DESCRIPTION OF THE TASK >>
Copy out each line of the data below in which the string "footprint" appears.
────
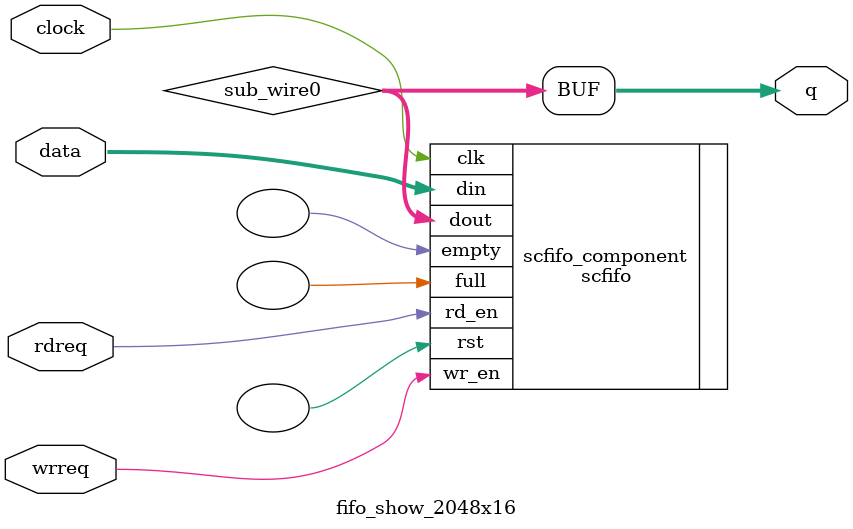
<source format=v>

`timescale 1 ps / 1 ps
// synopsys translate_on
module fifo_show_2048x16 (
	clock,
	data,
	rdreq,
	wrreq,
	q);

	input	  clock;
	input	[23:0]  data;
	input	  rdreq;
	input	  wrreq;
	output	[23:0]  q;

	wire [23:0] sub_wire0;
	wire [23:0] q = sub_wire0[23:0];

scfifo scfifo_component (
  .clk(clock),      // input wire clk
  .rst(),      // input wire rst
  .din(data),      // input wire [15 : 0] din
  .wr_en(wrreq),  // input wire wr_en
  .rd_en(rdreq),  // input wire rd_en
  .dout(sub_wire0),    // output wire [15 : 0] dout
  .full(),    // output wire full
  .empty()  // output wire empty
);
/*
	defparam
		scfifo_component.add_ram_output_register = "OFF",
		scfifo_component.intended_device_family = "Cyclone IV E",
		scfifo_component.lpm_numwords = 2048,
		scfifo_component.lpm_showahead = "ON",
		scfifo_component.lpm_type = "scfifo",
		scfifo_component.lpm_width = 16,
		scfifo_component.lpm_widthu = 11,
		scfifo_component.overflow_checking = "ON",
		scfifo_component.underflow_checking = "ON",
		scfifo_component.use_eab = "ON";
*/

endmodule

// ============================================================
// CNX file retrieval info
// ============================================================
// Retrieval info: PRIVATE: AlmostEmpty NUMERIC "0"
// Retrieval info: PRIVATE: AlmostEmptyThr NUMERIC "-1"
// Retrieval info: PRIVATE: AlmostFull NUMERIC "0"
// Retrieval info: PRIVATE: AlmostFullThr NUMERIC "-1"
// Retrieval info: PRIVATE: CLOCKS_ARE_SYNCHRONIZED NUMERIC "0"
// Retrieval info: PRIVATE: Clock NUMERIC "0"
// Retrieval info: PRIVATE: Depth NUMERIC "2048"
// Retrieval info: PRIVATE: Empty NUMERIC "0"
// Retrieval info: PRIVATE: Full NUMERIC "0"
// Retrieval info: PRIVATE: INTENDED_DEVICE_FAMILY STRING "Cyclone IV E"
// Retrieval info: PRIVATE: LE_BasedFIFO NUMERIC "0"
// Retrieval info: PRIVATE: LegacyRREQ NUMERIC "0"
// Retrieval info: PRIVATE: MAX_DEPTH_BY_9 NUMERIC "0"
// Retrieval info: PRIVATE: OVERFLOW_CHECKING NUMERIC "0"
// Retrieval info: PRIVATE: Optimize NUMERIC "0"
// Retrieval info: PRIVATE: RAM_BLOCK_TYPE NUMERIC "0"
// Retrieval info: PRIVATE: SYNTH_WRAPPER_GEN_POSTFIX STRING "0"
// Retrieval info: PRIVATE: UNDERFLOW_CHECKING NUMERIC "0"
// Retrieval info: PRIVATE: UsedW NUMERIC "0"
// Retrieval info: PRIVATE: Width NUMERIC "16"
// Retrieval info: PRIVATE: dc_aclr NUMERIC "0"
// Retrieval info: PRIVATE: diff_widths NUMERIC "0"
// Retrieval info: PRIVATE: msb_usedw NUMERIC "0"
// Retrieval info: PRIVATE: output_width NUMERIC "16"
// Retrieval info: PRIVATE: rsEmpty NUMERIC "1"
// Retrieval info: PRIVATE: rsFull NUMERIC "0"
// Retrieval info: PRIVATE: rsUsedW NUMERIC "0"
// Retrieval info: PRIVATE: sc_aclr NUMERIC "0"
// Retrieval info: PRIVATE: sc_sclr NUMERIC "0"
// Retrieval info: PRIVATE: wsEmpty NUMERIC "0"
// Retrieval info: PRIVATE: wsFull NUMERIC "1"
// Retrieval info: PRIVATE: wsUsedW NUMERIC "0"
// Retrieval info: LIBRARY: altera_mf altera_mf.altera_mf_components.all
// Retrieval info: CONSTANT: ADD_RAM_OUTPUT_REGISTER STRING "OFF"
// Retrieval info: CONSTANT: INTENDED_DEVICE_FAMILY STRING "Cyclone IV E"
// Retrieval info: CONSTANT: LPM_NUMWORDS NUMERIC "2048"
// Retrieval info: CONSTANT: LPM_SHOWAHEAD STRING "ON"
// Retrieval info: CONSTANT: LPM_TYPE STRING "scfifo"
// Retrieval info: CONSTANT: LPM_WIDTH NUMERIC "16"
// Retrieval info: CONSTANT: LPM_WIDTHU NUMERIC "11"
// Retrieval info: CONSTANT: OVERFLOW_CHECKING STRING "ON"
// Retrieval info: CONSTANT: UNDERFLOW_CHECKING STRING "ON"
// Retrieval info: CONSTANT: USE_EAB STRING "ON"
// Retrieval info: USED_PORT: clock 0 0 0 0 INPUT NODEFVAL "clock"
// Retrieval info: USED_PORT: data 0 0 16 0 INPUT NODEFVAL "data[15..0]"
// Retrieval info: USED_PORT: q 0 0 16 0 OUTPUT NODEFVAL "q[15..0]"
// Retrieval info: USED_PORT: rdreq 0 0 0 0 INPUT NODEFVAL "rdreq"
// Retrieval info: USED_PORT: wrreq 0 0 0 0 INPUT NODEFVAL "wrreq"
// Retrieval info: CONNECT: @clock 0 0 0 0 clock 0 0 0 0
// Retrieval info: CONNECT: @data 0 0 16 0 data 0 0 16 0
// Retrieval info: CONNECT: @rdreq 0 0 0 0 rdreq 0 0 0 0
// Retrieval info: CONNECT: @wrreq 0 0 0 0 wrreq 0 0 0 0
// Retrieval info: CONNECT: q 0 0 16 0 @q 0 0 16 0
// Retrieval info: GEN_FILE: TYPE_NORMAL fifo_show_2048x16.v TRUE
// Retrieval info: GEN_FILE: TYPE_NORMAL fifo_show_2048x16.inc FALSE
// Retrieval info: GEN_FILE: TYPE_NORMAL fifo_show_2048x16.cmp FALSE
// Retrieval info: GEN_FILE: TYPE_NORMAL fifo_show_2048x16.bsf FALSE
// Retrieval info: GEN_FILE: TYPE_NORMAL fifo_show_2048x16_inst.v FALSE
// Retrieval info: GEN_FILE: TYPE_NORMAL fifo_show_2048x16_bb.v FALSE
// Retrieval info: LIB_FILE: altera_mf

</source>
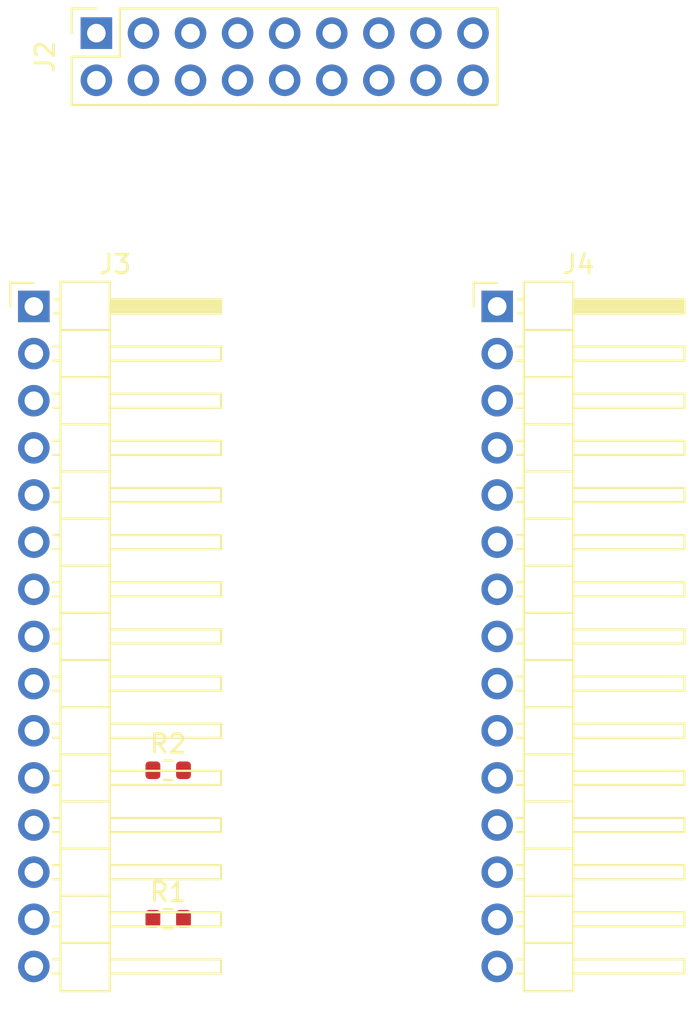
<source format=kicad_pcb>
(kicad_pcb (version 20211014) (generator pcbnew)

  (general
    (thickness 4.69)
  )

  (paper "A4")
  (layers
    (0 "F.Cu" signal)
    (1 "In1.Cu" signal)
    (2 "In2.Cu" signal)
    (31 "B.Cu" signal)
    (32 "B.Adhes" user "B.Adhesive")
    (33 "F.Adhes" user "F.Adhesive")
    (34 "B.Paste" user)
    (35 "F.Paste" user)
    (36 "B.SilkS" user "B.Silkscreen")
    (37 "F.SilkS" user "F.Silkscreen")
    (38 "B.Mask" user)
    (39 "F.Mask" user)
    (40 "Dwgs.User" user "User.Drawings")
    (41 "Cmts.User" user "User.Comments")
    (42 "Eco1.User" user "User.Eco1")
    (43 "Eco2.User" user "User.Eco2")
    (44 "Edge.Cuts" user)
    (45 "Margin" user)
    (46 "B.CrtYd" user "B.Courtyard")
    (47 "F.CrtYd" user "F.Courtyard")
    (48 "B.Fab" user)
    (49 "F.Fab" user)
    (50 "User.1" user)
    (51 "User.2" user)
    (52 "User.3" user)
    (53 "User.4" user)
    (54 "User.5" user)
    (55 "User.6" user)
    (56 "User.7" user)
    (57 "User.8" user)
    (58 "User.9" user)
  )

  (setup
    (stackup
      (layer "F.SilkS" (type "Top Silk Screen"))
      (layer "F.Paste" (type "Top Solder Paste"))
      (layer "F.Mask" (type "Top Solder Mask") (thickness 0.01))
      (layer "F.Cu" (type "copper") (thickness 0.035))
      (layer "dielectric 1" (type "core") (thickness 1.51) (material "FR4") (epsilon_r 4.5) (loss_tangent 0.02))
      (layer "In1.Cu" (type "copper") (thickness 0.035))
      (layer "dielectric 2" (type "prepreg") (thickness 1.51) (material "FR4") (epsilon_r 4.5) (loss_tangent 0.02))
      (layer "In2.Cu" (type "copper") (thickness 0.035))
      (layer "dielectric 3" (type "core") (thickness 1.51) (material "FR4") (epsilon_r 4.5) (loss_tangent 0.02))
      (layer "B.Cu" (type "copper") (thickness 0.035))
      (layer "B.Mask" (type "Bottom Solder Mask") (thickness 0.01))
      (layer "B.Paste" (type "Bottom Solder Paste"))
      (layer "B.SilkS" (type "Bottom Silk Screen"))
      (copper_finish "None")
      (dielectric_constraints no)
    )
    (pad_to_mask_clearance 0)
    (pcbplotparams
      (layerselection 0x00010fc_ffffffff)
      (disableapertmacros false)
      (usegerberextensions false)
      (usegerberattributes true)
      (usegerberadvancedattributes true)
      (creategerberjobfile true)
      (svguseinch false)
      (svgprecision 6)
      (excludeedgelayer true)
      (plotframeref false)
      (viasonmask false)
      (mode 1)
      (useauxorigin false)
      (hpglpennumber 1)
      (hpglpenspeed 20)
      (hpglpendiameter 15.000000)
      (dxfpolygonmode true)
      (dxfimperialunits true)
      (dxfusepcbnewfont true)
      (psnegative false)
      (psa4output false)
      (plotreference true)
      (plotvalue true)
      (plotinvisibletext false)
      (sketchpadsonfab false)
      (subtractmaskfromsilk false)
      (outputformat 1)
      (mirror false)
      (drillshape 1)
      (scaleselection 1)
      (outputdirectory "")
    )
  )

  (net 0 "")
  (net 1 "3.3v")
  (net 2 "GND")
  (net 3 "SCL")
  (net 4 "SDA")
  (net 5 "V")
  (net 6 "H")
  (net 7 "P")
  (net 8 "X")
  (net 9 "D7")
  (net 10 "D6")
  (net 11 "D5")
  (net 12 "D4")
  (net 13 "D3")
  (net 14 "D2")
  (net 15 "D1")
  (net 16 "D0")
  (net 17 "RST")
  (net 18 "PWDN")
  (net 19 "unconnected-(J4-Pad1)")
  (net 20 "unconnected-(J3-Pad4)")
  (net 21 "unconnected-(J3-Pad8)")
  (net 22 "unconnected-(J3-Pad9)")
  (net 23 "unconnected-(J3-Pad10)")
  (net 24 "unconnected-(J3-Pad12)")
  (net 25 "unconnected-(J3-Pad13)")
  (net 26 "unconnected-(J3-Pad15)")
  (net 27 "unconnected-(J4-Pad7)")
  (net 28 "unconnected-(J4-Pad8)")
  (net 29 "unconnected-(J4-Pad13)")
  (net 30 "unconnected-(J4-Pad14)")

  (footprint "Connector_PinHeader_2.54mm:PinHeader_1x15_P2.54mm_Horizontal" (layer "F.Cu") (at 90.625 83.225))

  (footprint "Resistor_SMD:R_0603_1608Metric" (layer "F.Cu") (at 97.875 108.215))

  (footprint "Connector_PinHeader_2.54mm:PinHeader_1x15_P2.54mm_Horizontal" (layer "F.Cu") (at 115.625 83.225))

  (footprint "Resistor_SMD:R_0603_1608Metric" (layer "F.Cu") (at 97.875 116.215))

  (footprint "Connector_PinSocket_2.54mm:PinSocket_2x09_P2.54mm_Vertical" (layer "F.Cu") (at 94 68.5 90))

)

</source>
────
ANSWER SPACE >>
  (footprint "Connector_PinHeader_2.54mm:PinHeader_1x15_P2.54mm_Horizontal" (layer "F.Cu") (at 90.625 83.225))
  (footprint "Resistor_SMD:R_0603_1608Metric" (layer "F.Cu") (at 97.875 108.215))
  (footprint "Connector_PinHeader_2.54mm:PinHeader_1x15_P2.54mm_Horizontal" (layer "F.Cu") (at 115.625 83.225))
  (footprint "Resistor_SMD:R_0603_1608Metric" (layer "F.Cu") (at 97.875 116.215))
  (footprint "Connector_PinSocket_2.54mm:PinSocket_2x09_P2.54mm_Vertical" (layer "F.Cu") (at 94 68.5 90))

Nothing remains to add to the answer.